Страна думнонейцев была присоединена к Логрису. Утер стал приемным отцом обеих дочерей короля и Игрейны: Моргаузы, которой было тогда три года и которую он обещал в жены Лоту Оркнейскому для укрепления их союза, и двухлетней Морганы. Утер женился на Игрейне через пять месяцев после зачатия Артура.
Артур родился весной четыреста шестидесятого года, и Утер, верный своей клятве, отдал его мне на воспитание. Я дал ему кормилицу и поместил его в доме Эктора, человека простого и добродетельного, всецело мне преданного, — в стороне от королевского двора, в нескольких часах пути от города, так, чтобы иметь возможность постоянно видеть его. Эктор жил неподалеку от красивой и мощной крепости Камелот, в стране дуротригов, западной провинции Логриса, на самом краю земли, там, где полуостров Думнония присоединяется к Британии. Он был вдов, и у него был сын по имени Кэй.
Так в пятнадцать лет мне пришлось стать отцом, чтобы любить сына, воспитывать короля и создавать Человека.

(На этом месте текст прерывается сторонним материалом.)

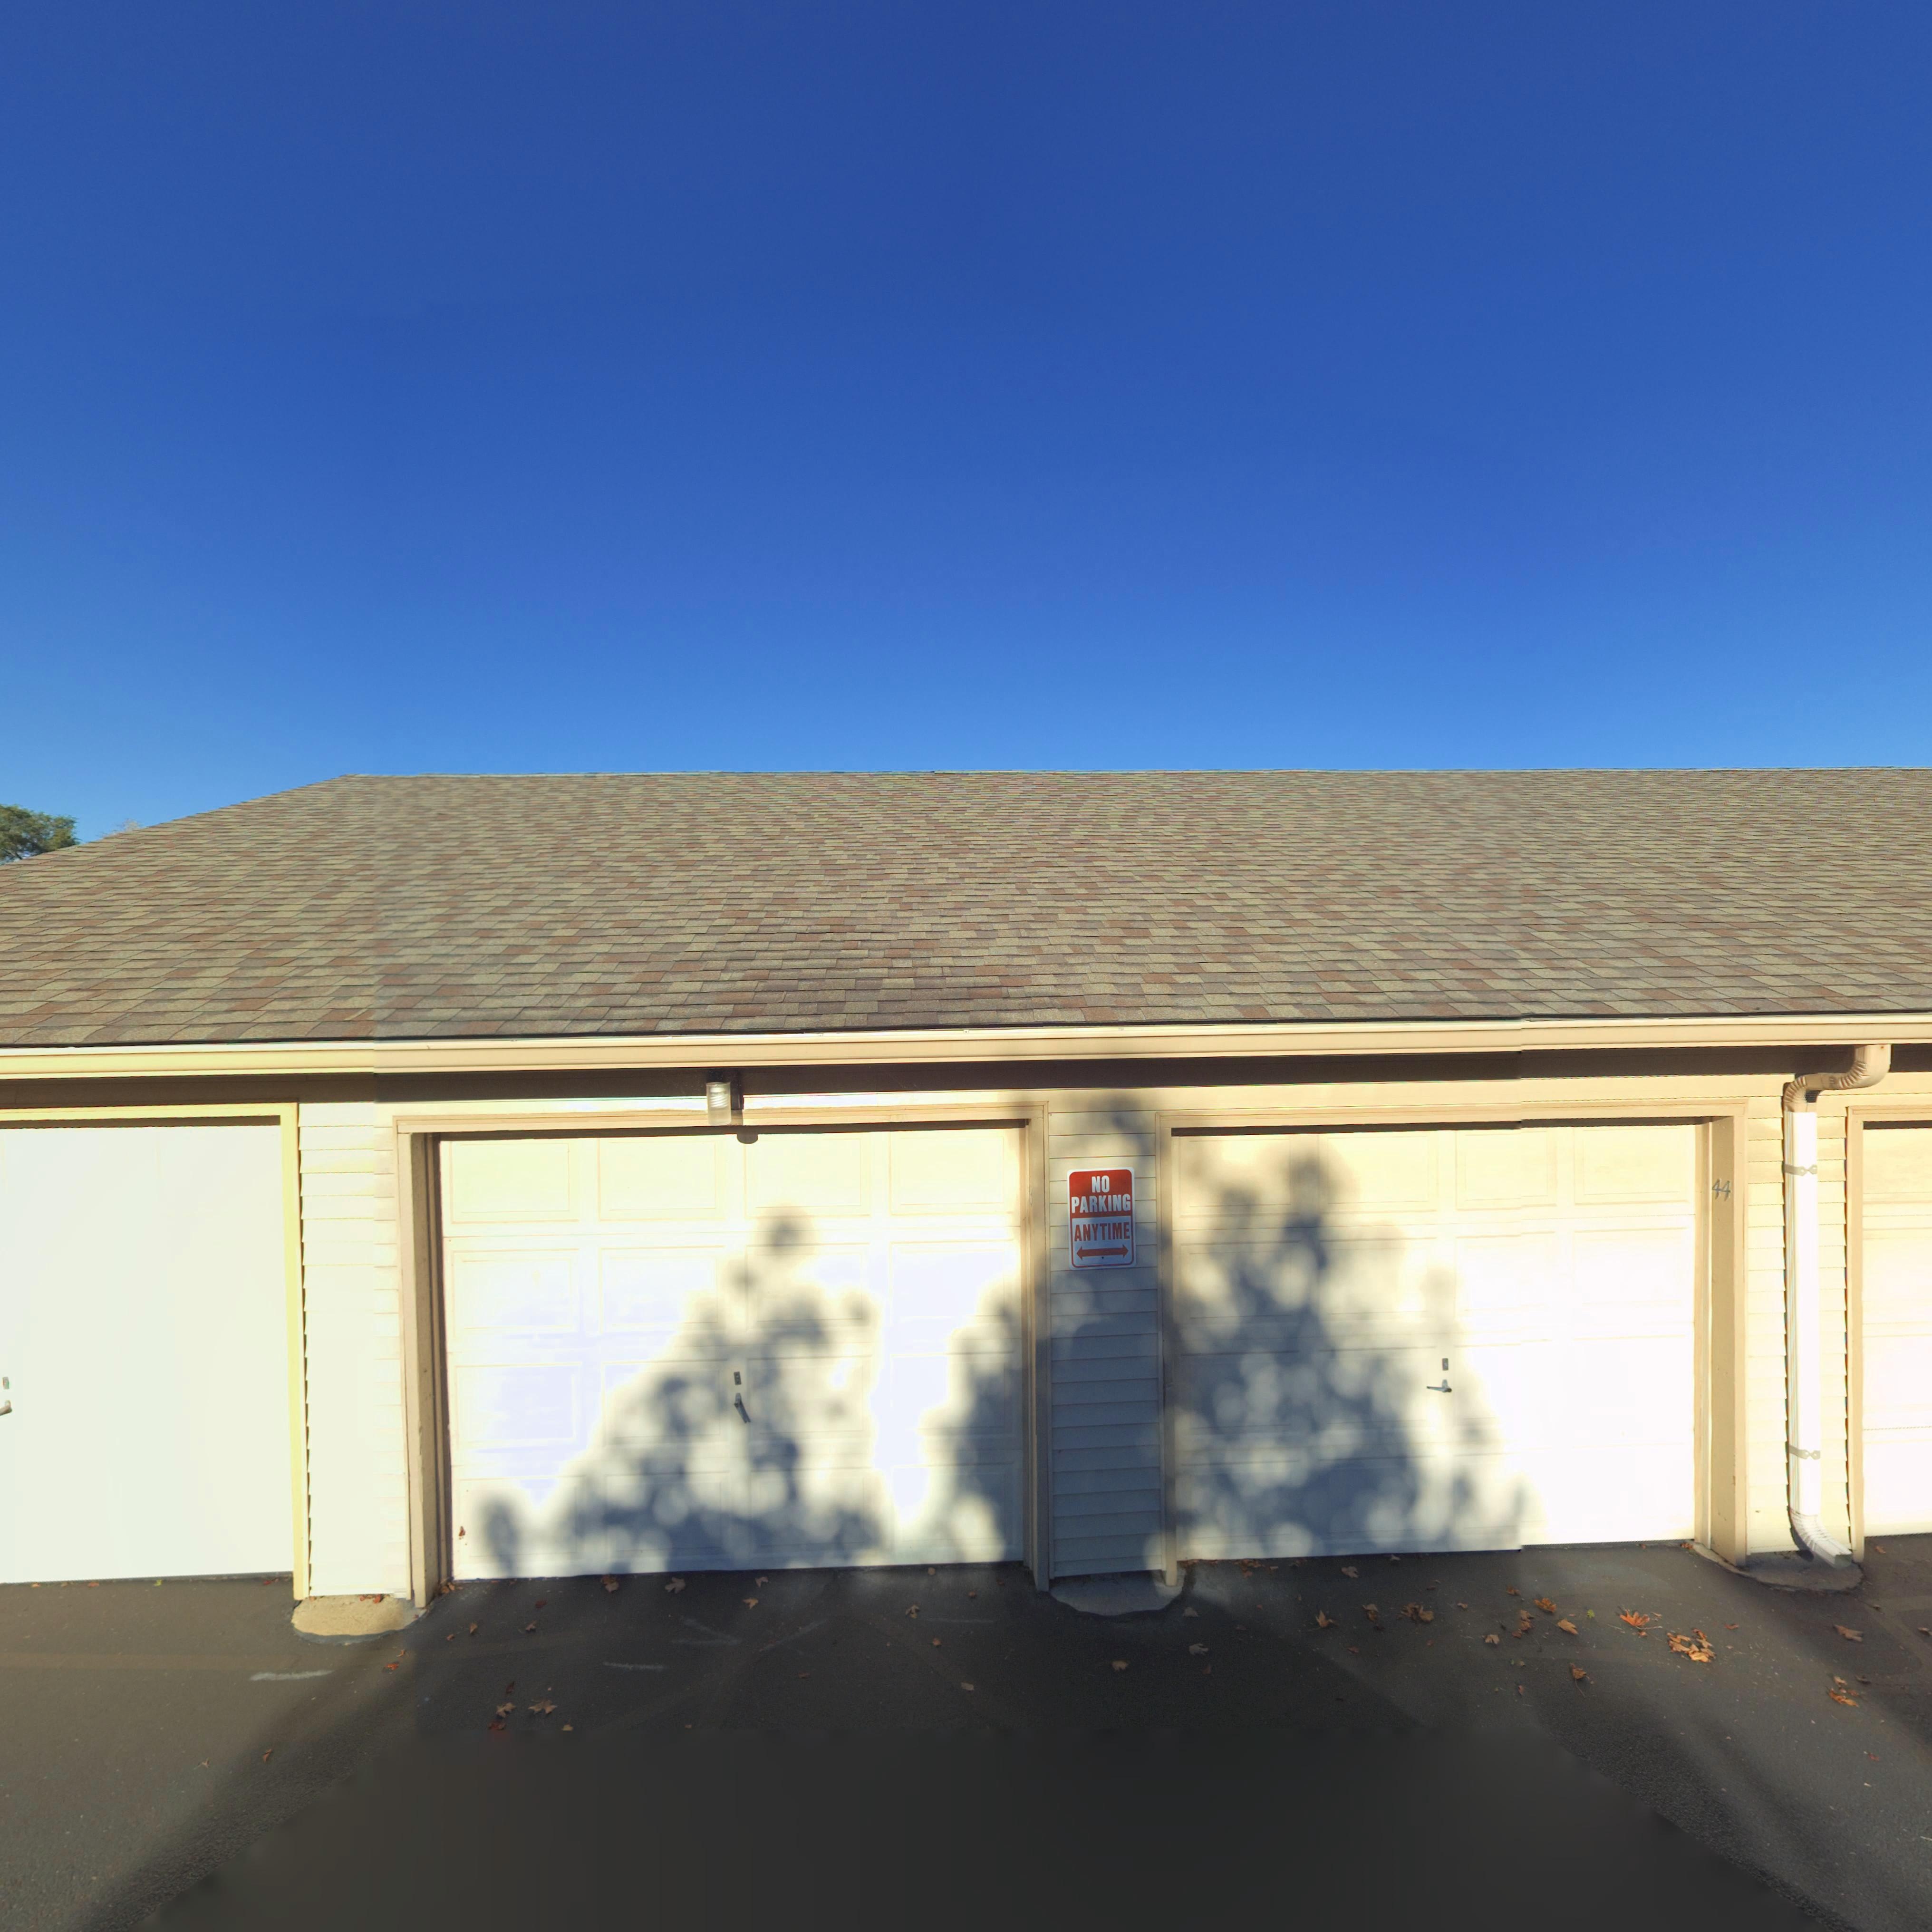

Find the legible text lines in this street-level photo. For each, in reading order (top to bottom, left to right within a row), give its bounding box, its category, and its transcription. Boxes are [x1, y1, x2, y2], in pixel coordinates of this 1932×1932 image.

[1711, 1177, 1733, 1202] StreetNumber: 44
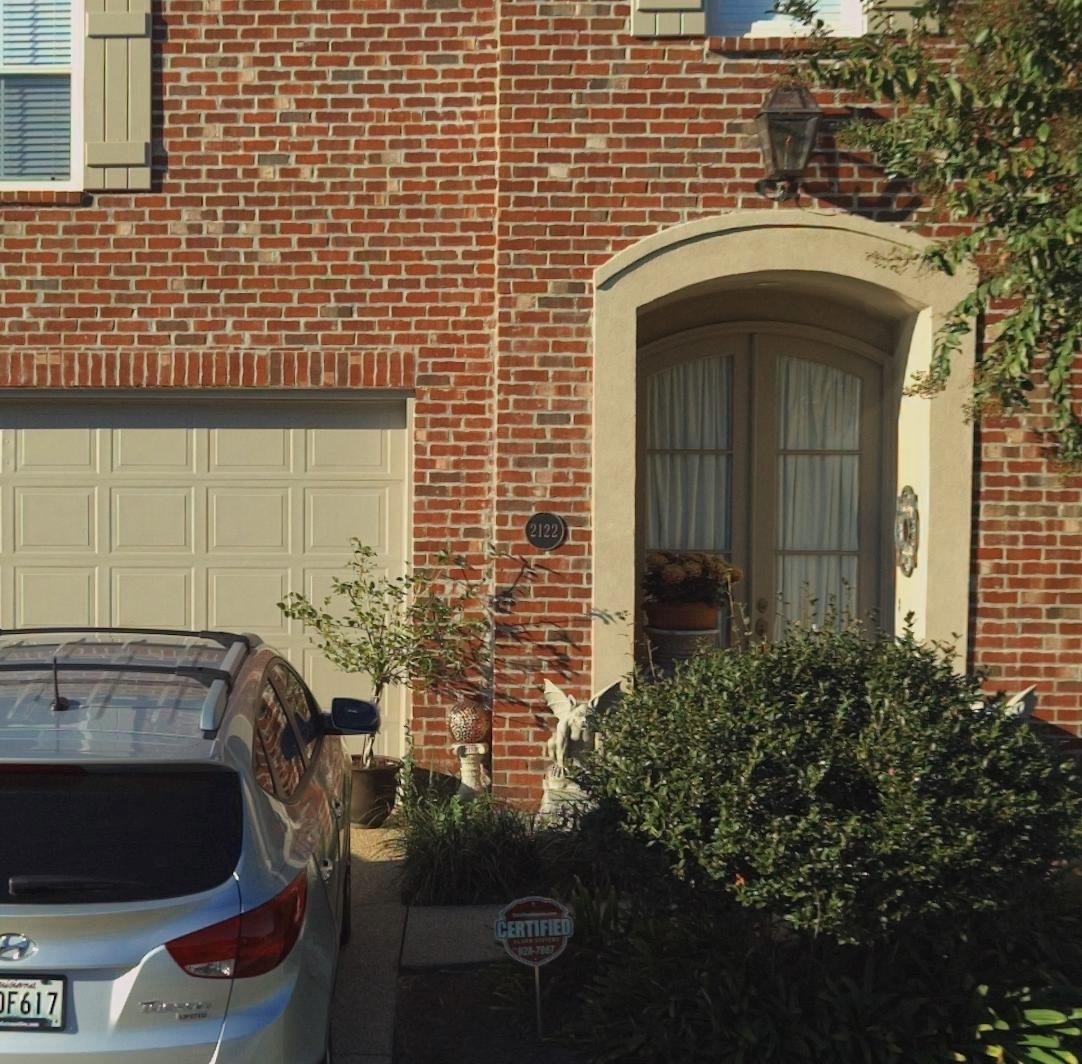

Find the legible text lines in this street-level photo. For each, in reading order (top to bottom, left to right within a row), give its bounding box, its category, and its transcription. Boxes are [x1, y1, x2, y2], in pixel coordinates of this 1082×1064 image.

Круглый Стол занимал целую залу в Кардуэльском дворце. Тяжелый и массивный, он был сделан из сердцевины дуба. Толстые лощеные доски, так плотно пригнанные друг к другу, что стыки между ними были едва заметны, опирались на обвязку из гигантских балок, к которым крепились ножки, похожие на маленькие резные колонны. Лучшие плотники и столяры Логриса многие месяцы, под моим руководством, работали на его постройке, собирая стол на том самом месте, где он должен был стоять, потому что его невозможно было сдвинуть с места — такой он был большой и громоздкий. Пятьдесят мест было за столом.
Пятьдесят один человек восседал за Круглым Столом. Среди них было три короля: Утер, Леодеган и Лот — и сорок семь бриттских вождей — по одному от каждого племени Логриса. От деметов, ордовиков и силуров с запада — из Уэльса. От думнонейцев с юго-запада. От дуротригов, белгов и регненсов с юга. От добуннов, катувеллаунов и атребатов из срединных областей. От корновиев, коритан и паризиев с севера. От кантиаков, триновантов и икенов с востока, а также от жителей Лондона, называемого также Августой, бывшего престола римского викария и первой столицы Логриса.
Я был пятьдесят первым.
— Короли и вожди, — сказал я им, — вы избраны сидеть за этим столом, поскольку облечены властью. Но вы не знаете ничего или почти ничего о том, что такое власть. Вам известны лишь ее простейшие условия: побеждать или быть побежденным, и ее первоначальные следствия: господство или порабощение, владение или отчуждение, радости жизни или смерть. Всё это знают и дикие звери, и в этом вы не отличаетесь от них, потому что данный человеку разум служит вам лишь для того, чтобы — при помощи сознательного расчета — умножить природную жестокость этого мира, отчего господство силы, слепая кровожадность, вражда, обман, охота и убийство — являющиеся естественными законами материи — превращаются в тиранию, безжалостность, ненависть, коварство, войну и хладнокровную резню. Таковы деяния разума, порабощенного материей. Но вы избраны еще и потому, что слывете справедливыми и честными в глазах ваших народов, а также потому, что — хотя в вас и слились дух и хаос, божественный закон под беззаконием и насилием — вам, может быть, удастся установить новый закон, новую власть, которая будет служить уже не одному человеку, ею обладающему, но всему человеческому роду, власть, которой должен будет подчиниться и сам король, какими бы ни были его добродетели и пороки. Война только еще началась. Но теперь это уже не война одного честолюбия против другого. Это война права против силы, света против тьмы, разума против природы, дьявола против людского невежества и Бога против своего собственного творения. Вы были орудиями смерти, а я сделаю вас орудиями вечности. Вы были ночной тенью, а будете солнечным днем без конца. Вы были раздором, а будете законом. Вы были ничем, а будете смыслом и разумом мира. Вы были железным веком, а приготовите век золотой, которого — я верю — никогда еще не было, но который — через вас, — может быть, настанет. Вы будете всем этим, ибо отныне вы — Круглый Стол.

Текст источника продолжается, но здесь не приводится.